* _PROBLEM STATEMENT_
The copy must run from the first line of the entries below through the line containing "1. Introduction", restated word for word, with pictures left out.

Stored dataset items
Content starts
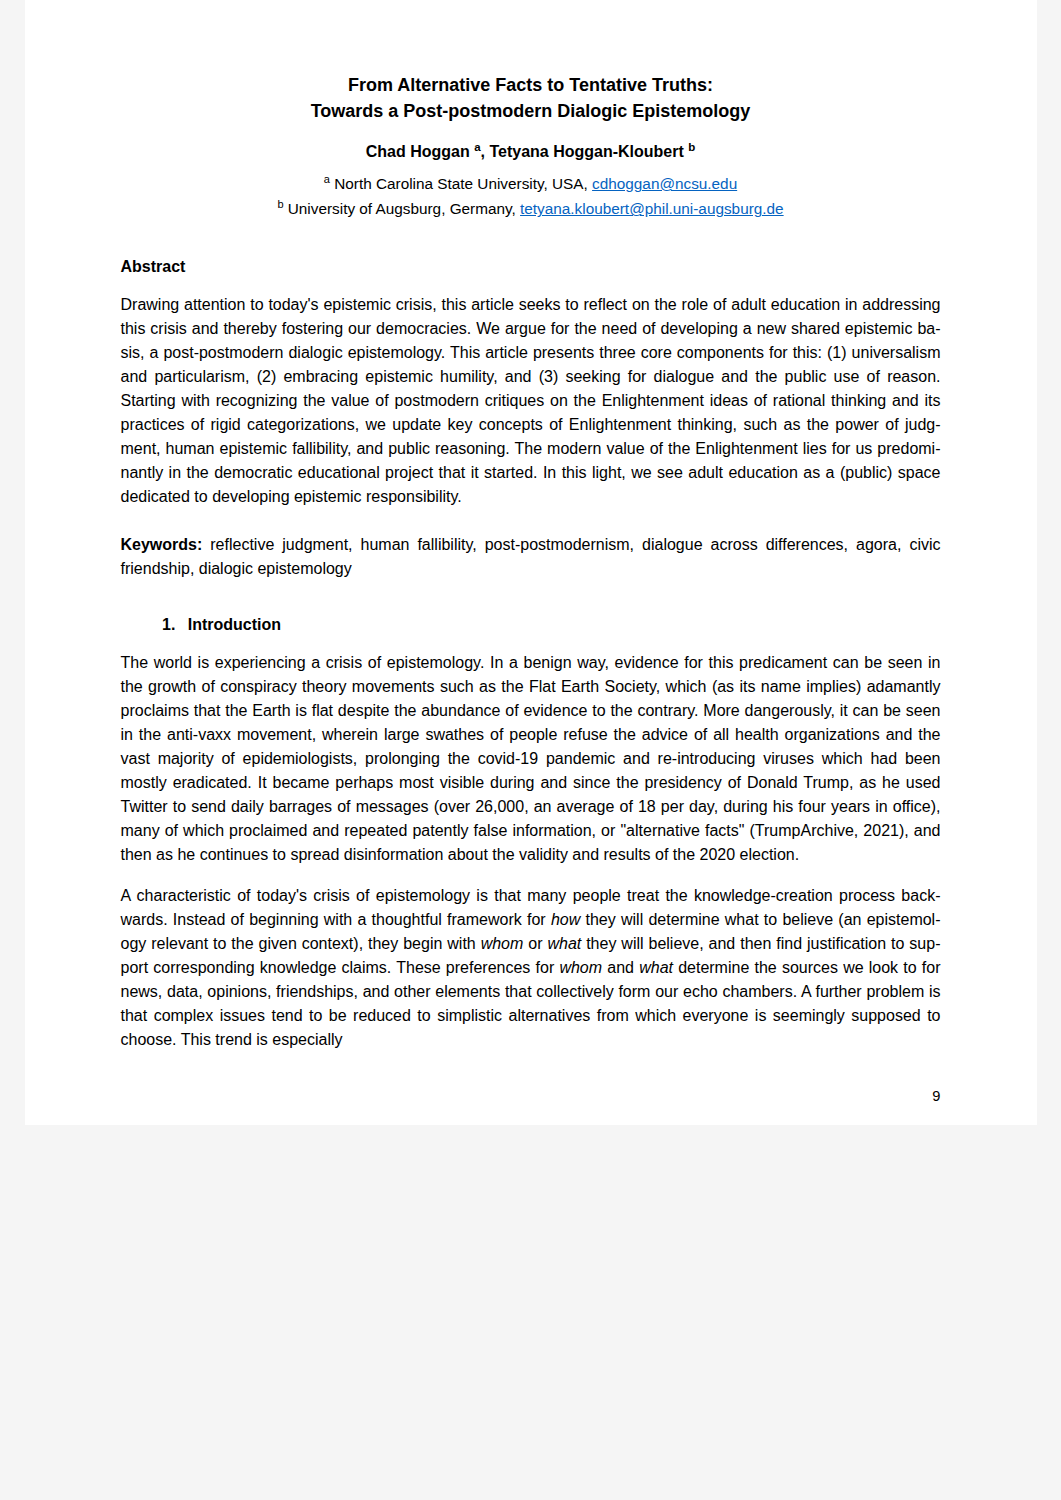From Alternative Facts to Tentative Truths:
Towards a Post-postmodern Dialogic Epistemology
Chad Hoggan a, Tetyana Hoggan-Kloubert b
a North Carolina State University, USA, cdhoggan@ncsu.edu
b University of Augsburg, Germany, tetyana.kloubert@phil.uni-augsburg.de
Abstract
Drawing attention to today's epistemic crisis, this article seeks to reflect on the role of adult education in addressing this crisis and thereby fostering our democracies. We argue for the need of developing a new shared epistemic basis, a post-postmodern dialogic epistemology. This article presents three core components for this: (1) universalism and particularism, (2) embracing epistemic humility, and (3) seeking for dialogue and the public use of reason. Starting with recognizing the value of postmodern critiques on the Enlightenment ideas of rational thinking and its practices of rigid categorizations, we update key concepts of Enlightenment thinking, such as the power of judgment, human epistemic fallibility, and public reasoning. The modern value of the Enlightenment lies for us predominantly in the democratic educational project that it started. In this light, we see adult education as a (public) space dedicated to developing epistemic responsibility.
Keywords: reflective judgment, human fallibility, post-postmodernism, dialogue across differences, agora, civic friendship, dialogic epistemology
1. Introduction
The world is experiencing a crisis of epistemology. In a benign way, evidence for this predicament can be seen in the growth of conspiracy theory movements such as the Flat Earth Society, which (as its name implies) adamantly proclaims that the Earth is flat despite the abundance of evidence to the contrary. More dangerously, it can be seen in the anti-vaxx movement, wherein large swathes of people refuse the advice of all health organizations and the vast majority of epidemiologists, prolonging the covid-19 pandemic and re-introducing viruses which had been mostly eradicated. It became perhaps most visible during and since the presidency of Donald Trump, as he used Twitter to send daily barrages of messages (over 26,000, an average of 18 per day, during his four years in office), many of which proclaimed and repeated patently false information, or "alternative facts" (TrumpArchive, 2021), and then as he continues to spread disinformation about the validity and results of the 2020 election.
A characteristic of today's crisis of epistemology is that many people treat the knowledge-creation process backwards. Instead of beginning with a thoughtful framework for how they will determine what to believe (an epistemology relevant to the given context), they begin with whom or what they will believe, and then find justification to support corresponding knowledge claims. These preferences for whom and what determine the sources we look to for news, data, opinions, friendships, and other elements that collectively form our echo chambers. A further problem is that complex issues tend to be reduced to simplistic alternatives from which everyone is seemingly supposed to choose. This trend is especially
9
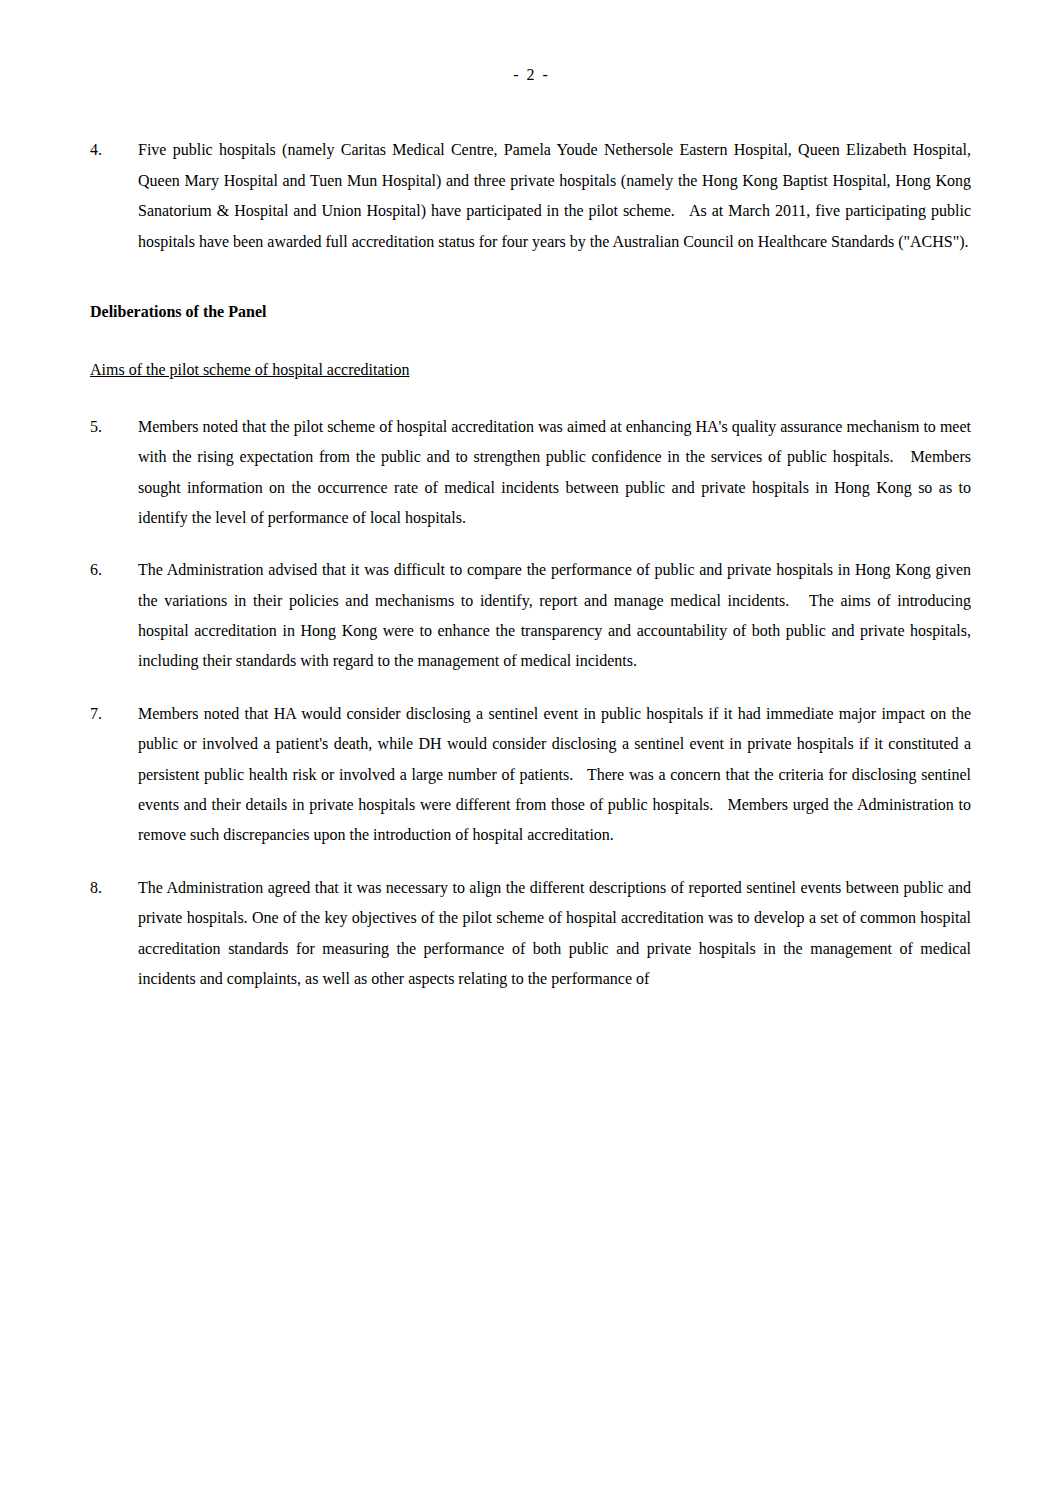- 2 -
4.
Five public hospitals (namely Caritas Medical Centre, Pamela Youde Nethersole Eastern Hospital, Queen Elizabeth Hospital, Queen Mary Hospital and Tuen Mun Hospital) and three private hospitals (namely the Hong Kong Baptist Hospital, Hong Kong Sanatorium & Hospital and Union Hospital) have participated in the pilot scheme. As at March 2011, five participating public hospitals have been awarded full accreditation status for four years by the Australian Council on Healthcare Standards ("ACHS").
Deliberations of the Panel
Aims of the pilot scheme of hospital accreditation
5.
Members noted that the pilot scheme of hospital accreditation was aimed at enhancing HA's quality assurance mechanism to meet with the rising expectation from the public and to strengthen public confidence in the services of public hospitals. Members sought information on the occurrence rate of medical incidents between public and private hospitals in Hong Kong so as to identify the level of performance of local hospitals.
6.
The Administration advised that it was difficult to compare the performance of public and private hospitals in Hong Kong given the variations in their policies and mechanisms to identify, report and manage medical incidents. The aims of introducing hospital accreditation in Hong Kong were to enhance the transparency and accountability of both public and private hospitals, including their standards with regard to the management of medical incidents.
7.
Members noted that HA would consider disclosing a sentinel event in public hospitals if it had immediate major impact on the public or involved a patient's death, while DH would consider disclosing a sentinel event in private hospitals if it constituted a persistent public health risk or involved a large number of patients. There was a concern that the criteria for disclosing sentinel events and their details in private hospitals were different from those of public hospitals. Members urged the Administration to remove such discrepancies upon the introduction of hospital accreditation.
8.
The Administration agreed that it was necessary to align the different descriptions of reported sentinel events between public and private hospitals. One of the key objectives of the pilot scheme of hospital accreditation was to develop a set of common hospital accreditation standards for measuring the performance of both public and private hospitals in the management of medical incidents and complaints, as well as other aspects relating to the performance of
Content ends
* _YOUR SOLUTION_
From Alternative Facts to Tentative Truths:
Towards a Post-postmodern Dialogic Epistemology
Chad Hoggan a, Tetyana Hoggan-Kloubert b
a North Carolina State University, USA, cdhoggan@ncsu.edu
b University of Augsburg, Germany, tetyana.kloubert@phil.uni-augsburg.de
Abstract
Drawing attention to today's epistemic crisis, this article seeks to reflect on the role of adult education in addressing this crisis and thereby fostering our democracies. We argue for the need of developing a new shared epistemic basis, a post-postmodern dialogic epistemology. This article presents three core components for this: (1) universalism and particularism, (2) embracing epistemic humility, and (3) seeking for dialogue and the public use of reason. Starting with recognizing the value of postmodern critiques on the Enlightenment ideas of rational thinking and its practices of rigid categorizations, we update key concepts of Enlightenment thinking, such as the power of judgment, human epistemic fallibility, and public reasoning. The modern value of the Enlightenment lies for us predominantly in the democratic educational project that it started. In this light, we see adult education as a (public) space dedicated to developing epistemic responsibility.
Keywords: reflective judgment, human fallibility, post-postmodernism, dialogue across differences, agora, civic friendship, dialogic epistemology
1. Introduction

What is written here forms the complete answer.